_Vorliegender Text:_

# # # #

In seinem Bericht lobte der Friedenauer Lokal-Anzeiger die stimmungsvolle Anlage, beklagte aber, dass wir so weit mit unseren Toten ziehen müssen. 20 Pf. für eine Person und die einfache Fahrt (30 Pf. für hin und zurück), ist besonders wenn es sich um eine Familie handelt, zu teuer. Kostet doch die Eisenbahnfahrt bis Stahnsdorf bereits 30 Pf. Dritter Klasse für eine Person. Das ergibt also für eine Person hin und zurück 90 Pf. Fahrgeld allein. Nun rechne man mit einer mehrköpfigen Familie, da macht ja schon das Fahrgeld eine schöne Summe aus. Wir glauben aber, die Gemeinde Friedenau hat ein Pflicht dazu, diesen Verkehr noch billiger zu gestalten. Verpflegung muss bei einer solchen Fahrt, die nicht ohne einen vollen Nachmittag Zeit zu gebrauchen, auszuführen ist, aber auch sein.

# # # #

_Datenauszug:_
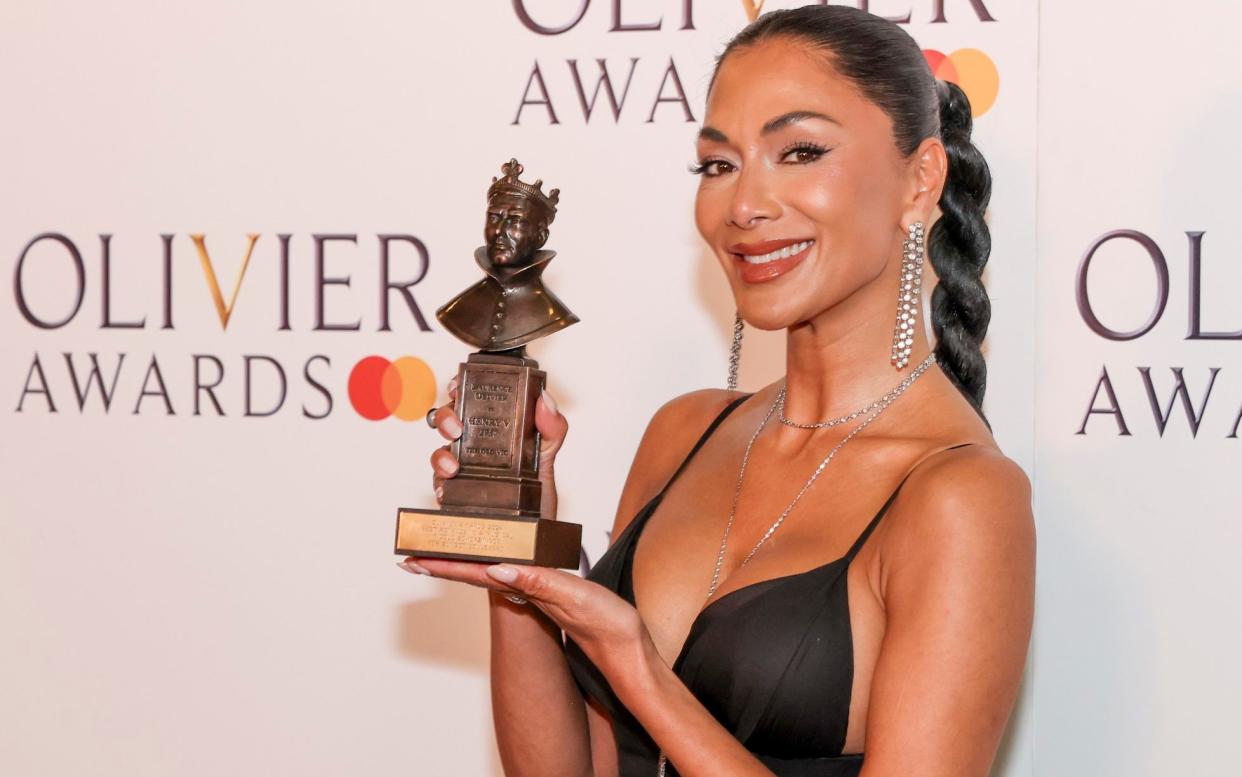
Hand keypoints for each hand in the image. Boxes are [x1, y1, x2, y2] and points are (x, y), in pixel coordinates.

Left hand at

# # # #

_Aufgabe 1:_ Übersetze den folgenden Satz aus dem Text über die Fahrkosten nach Stahnsdorf ins Englische: "Kostet doch die Eisenbahnfahrt bis Stahnsdorf bereits 30 Pf. Dritter Klasse für eine Person."
_Aufgabe 2:_ Wie hoch ist laut dem Text über die Fahrkosten nach Stahnsdorf das Fahrgeld für eine Person hin und zurück insgesamt?
_Aufgabe 3:_ Setze den Text über die Fahrkosten nach Stahnsdorf im Anschluss an seinen letzten Satz mit einigen Sätzen fort.

_Deine Antwort 1:_ After all, the train journey to Stahnsdorf already costs 30 Pf. per person in third class.

_Deine Antwort 2:_ 90 Pf.

_Deine Antwort 3:_
Im Oktober 1915 verkündete das Blatt, dass die große Mehrzahl der Toten an andern Friedhöfen bestattet worden ist, weil der Friedenauer Waldfriedhof wegen seiner weiten Entfernung und ungünstigen Verkehrsverhältnisse bei den Hinterbliebenen wenig beliebt ist. In der Tat wurden für Beerdigungen nun Neuer Zwölf-Apostel-Friedhof, Friedrich Werderschen Kirchhof Bergmannstraße, Friedhof Eythstraße, Matthaikirchhof Großgörschenstraße, Friedhof St. Matthiasgemeinde Mariendorf und Parkfriedhof Groß Lichterfelde gewählt. Die Todesanzeigen des Jahres 1914 für Beisetzungen auf dem Waldfriedhof Friedenau in Gütergotz blieben überschaubar.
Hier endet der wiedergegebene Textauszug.